--- PROMPT 1 ---
In the article on pd.to_datetime() errors below, condense the paragraph that begins "This could be due to" and its bullet list into one sentence.
--- PROMPT 2 ---
Which Kaggle dataset does the article on pd.to_datetime() errors below use?

--- QUOTED PASSAGE ---
------------------------------------------------------------------------
Detect and Fix Errors in pd.to_datetime() in Pandas

In this article we will see how to solve errors related to pd.to_datetime() in Pandas.

Typical errors for datetime conversion in Pandas are:

  • ParserError: Unknown string format: 27-02-2022 sdsd6:25:00 PM
  • AttributeError: Can only use .dt accessor with datetimelike values
  • ValueError: only leading negative signs are allowed
  • ValueError: time data '1975-02-23T02:58:41.000Z' does not match format '%H:%M:%S' (match)

This could be due to:

  • mixed dates and time formats in single column
  • wrong date format
  • datetime conversion with errors

Setup

In this tutorial we will work with this dataset from Kaggle: earthquake-database.

As we can see from the image above there are errors related to mixed formats in the dataset:

Detect wrong dates in Pandas - errors='coerce'

First we will try to detect the wrong date of time format by using the date parameter - errors='coerce'.
------------------------------------------------------------------------
--- RECORD EXCERPTS ---
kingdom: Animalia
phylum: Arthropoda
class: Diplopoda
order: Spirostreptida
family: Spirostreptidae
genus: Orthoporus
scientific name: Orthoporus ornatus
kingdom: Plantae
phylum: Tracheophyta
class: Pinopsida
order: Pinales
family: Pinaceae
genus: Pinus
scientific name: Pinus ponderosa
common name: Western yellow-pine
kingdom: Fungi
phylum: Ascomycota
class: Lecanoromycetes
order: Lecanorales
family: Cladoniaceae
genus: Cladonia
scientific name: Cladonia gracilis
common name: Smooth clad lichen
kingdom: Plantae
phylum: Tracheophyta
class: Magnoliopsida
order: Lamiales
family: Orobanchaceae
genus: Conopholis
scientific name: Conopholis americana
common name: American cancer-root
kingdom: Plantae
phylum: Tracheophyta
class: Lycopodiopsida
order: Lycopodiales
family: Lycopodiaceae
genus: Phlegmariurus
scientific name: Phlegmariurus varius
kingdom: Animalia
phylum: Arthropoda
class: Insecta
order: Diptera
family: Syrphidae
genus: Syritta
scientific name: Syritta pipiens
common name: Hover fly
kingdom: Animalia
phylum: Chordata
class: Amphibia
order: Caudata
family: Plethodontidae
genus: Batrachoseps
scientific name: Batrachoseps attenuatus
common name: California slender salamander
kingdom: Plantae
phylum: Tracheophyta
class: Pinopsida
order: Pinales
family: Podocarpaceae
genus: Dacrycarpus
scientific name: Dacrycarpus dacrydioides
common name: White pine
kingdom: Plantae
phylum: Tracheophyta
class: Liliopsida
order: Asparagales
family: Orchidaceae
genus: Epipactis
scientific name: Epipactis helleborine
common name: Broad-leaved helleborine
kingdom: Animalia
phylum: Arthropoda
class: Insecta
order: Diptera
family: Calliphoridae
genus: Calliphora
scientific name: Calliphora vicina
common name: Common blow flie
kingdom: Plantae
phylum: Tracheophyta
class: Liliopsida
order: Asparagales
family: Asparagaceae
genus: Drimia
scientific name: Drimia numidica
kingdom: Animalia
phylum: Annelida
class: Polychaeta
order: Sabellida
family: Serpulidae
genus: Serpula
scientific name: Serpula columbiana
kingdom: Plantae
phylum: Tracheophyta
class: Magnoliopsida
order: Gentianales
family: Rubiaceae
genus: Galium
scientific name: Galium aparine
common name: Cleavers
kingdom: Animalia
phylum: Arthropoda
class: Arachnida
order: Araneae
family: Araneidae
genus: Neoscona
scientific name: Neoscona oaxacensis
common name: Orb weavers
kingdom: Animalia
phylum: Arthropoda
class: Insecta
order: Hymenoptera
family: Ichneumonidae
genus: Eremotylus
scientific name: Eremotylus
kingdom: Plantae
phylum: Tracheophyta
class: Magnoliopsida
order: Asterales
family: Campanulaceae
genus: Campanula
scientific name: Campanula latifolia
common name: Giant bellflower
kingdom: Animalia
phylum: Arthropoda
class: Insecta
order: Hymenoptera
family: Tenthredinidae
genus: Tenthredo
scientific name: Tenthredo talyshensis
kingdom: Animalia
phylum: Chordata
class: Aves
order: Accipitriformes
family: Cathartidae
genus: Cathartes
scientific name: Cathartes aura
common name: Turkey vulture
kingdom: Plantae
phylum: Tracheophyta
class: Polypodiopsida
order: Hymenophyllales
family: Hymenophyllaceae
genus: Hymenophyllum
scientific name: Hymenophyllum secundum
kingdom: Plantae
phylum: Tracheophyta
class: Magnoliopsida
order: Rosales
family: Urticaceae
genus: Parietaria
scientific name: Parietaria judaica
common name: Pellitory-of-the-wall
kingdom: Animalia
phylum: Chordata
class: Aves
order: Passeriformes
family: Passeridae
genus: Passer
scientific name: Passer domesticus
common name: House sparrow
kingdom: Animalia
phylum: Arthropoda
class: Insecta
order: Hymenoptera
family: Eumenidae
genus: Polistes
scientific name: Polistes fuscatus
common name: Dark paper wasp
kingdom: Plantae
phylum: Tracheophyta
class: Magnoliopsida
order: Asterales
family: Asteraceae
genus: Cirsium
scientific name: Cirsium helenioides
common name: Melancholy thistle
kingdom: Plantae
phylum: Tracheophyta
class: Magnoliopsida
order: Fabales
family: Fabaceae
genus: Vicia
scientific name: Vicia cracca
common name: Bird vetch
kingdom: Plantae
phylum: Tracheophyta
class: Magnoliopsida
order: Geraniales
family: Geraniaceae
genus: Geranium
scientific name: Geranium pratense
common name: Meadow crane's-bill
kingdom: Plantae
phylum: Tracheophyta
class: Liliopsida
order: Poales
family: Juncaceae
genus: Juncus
------------------------------------------------------------------------
--- RESULT 1 ---
These errors can come from mixed date and time formats in one column, a wrong date format, or a datetime conversion that contains errors.

--- RESULT 2 ---
earthquake-database